The SEBI has asked stock exchanges to keep an eye on the tactics REITs1 and InvITs employ to increase the number of publicly traded units they own. If the regulator determines the bourse needs to adhere to the system more strictly, a quarterly report will be submitted.

Stock exchanges play a critical role in ensuring that these rules are followed, and they are responsible for reporting any infractions to SEBI every three months.


The circular demonstrates SEBI’s dedication to upholding transparency and making sure that Infrastructure Investment Trusts have a fair public ownership structure. By providing a range of options for achieving minimum public unitholding, SEBI gives InvITs the freedom to select the best solution that complements their corporate objectives. The Stock Exchanges’ function as monitors further emphasise the significance of regulatory compliance in this case.
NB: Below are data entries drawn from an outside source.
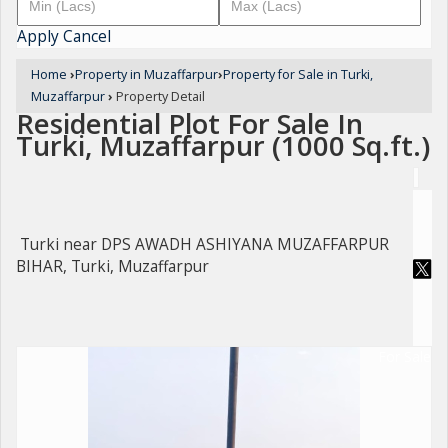
Apply
Cancel
Home
›
Property in Muzaffarpur
›
Property for Sale in Turki,
Muzaffarpur
›
Property Detail
Residential Plot For Sale In
Turki, Muzaffarpur (1000 Sq.ft.)
Turki near DPS AWADH ASHIYANA MUZAFFARPUR
BIHAR, Turki, Muzaffarpur
For Sale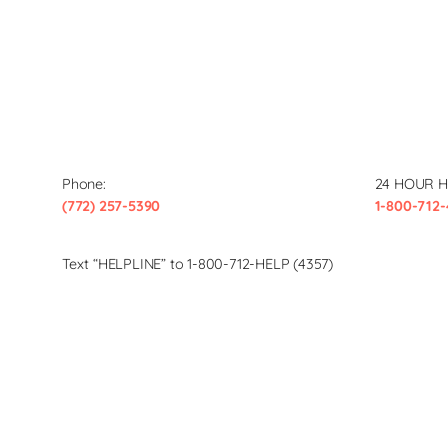
Phone:
24 HOUR H
(772) 257-5390
1-800-712-
Text “HELPLINE” to 1-800-712-HELP (4357)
The new circular represents a significant step towards creating a more welcoming and stable climate for infrastructure investment in India.

Frequently Asked Questions

What is the Sebi circular for achieving minimum public shareholding?

For entities that have listed their equity shares on the stock exchange, Regulation 38 of SEBI (Listing Obligations and Disclosure Requirements), Regulations 2015 read with Rule 19(2)(b) and Rule 19A of Securities Contract Regulation Rules 1957 makes it mandatory to maintain a minimum public shareholding of 25%.

What is minimum public shareholding rule 19?

Prior to the Amendment, sub-rule (6) of Rule 19A stipulated that the Central Government may, in the public interest, exempt any listed public sector business from the restrictions of Rule 19A. Rule 19A of the SCR Rules mandates listed companies to maintain a minimum public shareholding of at least.

What is the minimum of public holdings in initial public offer?

60% of the size of a problem. For all listed firms, a minimum threshold level of public holding will be 25%.

What is the minimum public float requirement?

At the moment, all listed businesses are required to keep an MPS of 25% under market laws. Newly listed companies have three years to reach the 25% public float criteria. The deadline for 25% MPS to give five years had been lowered by Sebi for issuers with post-issue market caps of over $1 trillion.